Accessibility & SEO. Infinite scroll hides content from keyboard users (no way to reach the footer) and crawlers. Mitigations: pair with a "Load more" button as the keyboard-accessible trigger (the observer + button can coexist), expose pagination links for SEO, and use aria-busy on the list during fetches. Many teams reserve infinite scroll for feeds and use cursor pagination with explicit "Next" elsewhere.
Errors and retries. A failed fetch shouldn't permanently break scroll. Show an inline retry CTA on the sentinel; the next intersection or click re-attempts.
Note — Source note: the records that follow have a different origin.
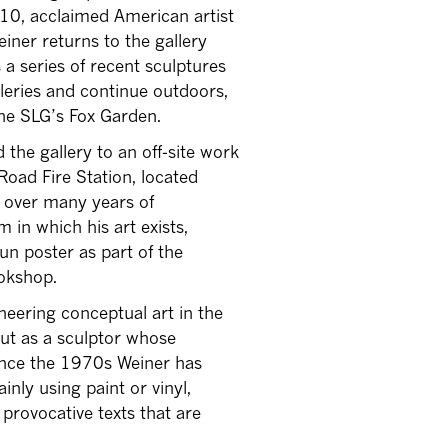
10, acclaimed American artist
iner returns to the gallery
a series of recent sculptures
lleries and continue outdoors,
the SLG’s Fox Garden.
 the gallery to an off-site work
oad Fire Station, located
e over many years of
 in which his art exists,
un poster as part of the
ookshop.
neering conceptual art in the
but as a sculptor whose
Since the 1970s Weiner has
inly using paint or vinyl,
provocative texts that are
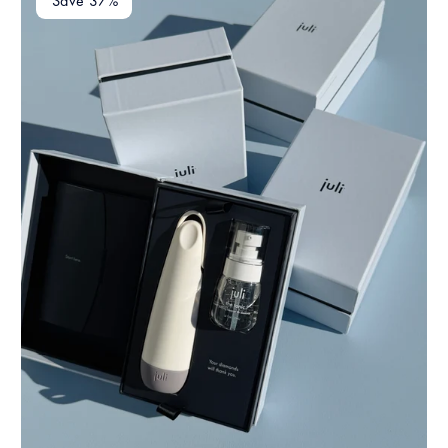
Save 37%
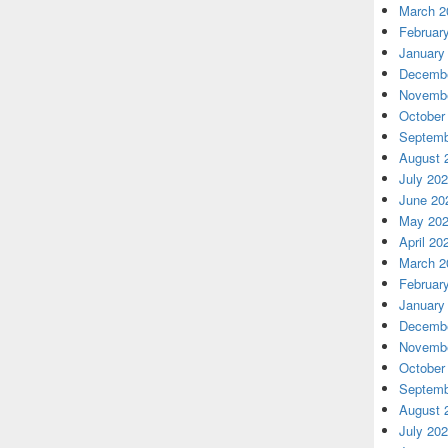
March 2
Februar
January
Decembe
Novembe
October
Septemb
August 
July 20
June 20
May 20
April 20
March 2
Februar
January
Decembe
Novembe
October
Septemb
August 
July 20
Don't silently retry forever — exponential backoff with a cap.
Code
Follow-up questions
- •How does TanStack Query's useInfiniteQuery dedupe and cache pages?
- •When would you choose 'Load more' over auto-trigger?
- •How do you preserve scroll position across route navigation?
- •How do you combine infinite scroll with virtualization?
Common mistakes
- •Using a scroll listener instead of IntersectionObserver — perf cost and complex math.
- •Using offset-based pagination — duplicates/skips when items are inserted server-side.
- •Forgetting to unobserve when hasMore becomes false — observer keeps firing.
- •No in-flight guard — fast scrolling triggers the same fetch multiple times.
- •Letting the DOM grow to 10k+ rows — jank on every scroll/render.
Performance considerations
- •rootMargin: '400px' pre-fetches before the user hits the bottom — feels seamless.
- •Virtualize after ~1–2k rendered items.
- •AbortController on the previous fetch when a new one starts.
Edge cases
- •Server returns same cursor twice → infinite loop. Detect and stop.
- •User scrolls fast past the sentinel — observer may fire only once; ensure rootMargin is generous.
- •Window resize changes the sentinel position — observer handles this automatically.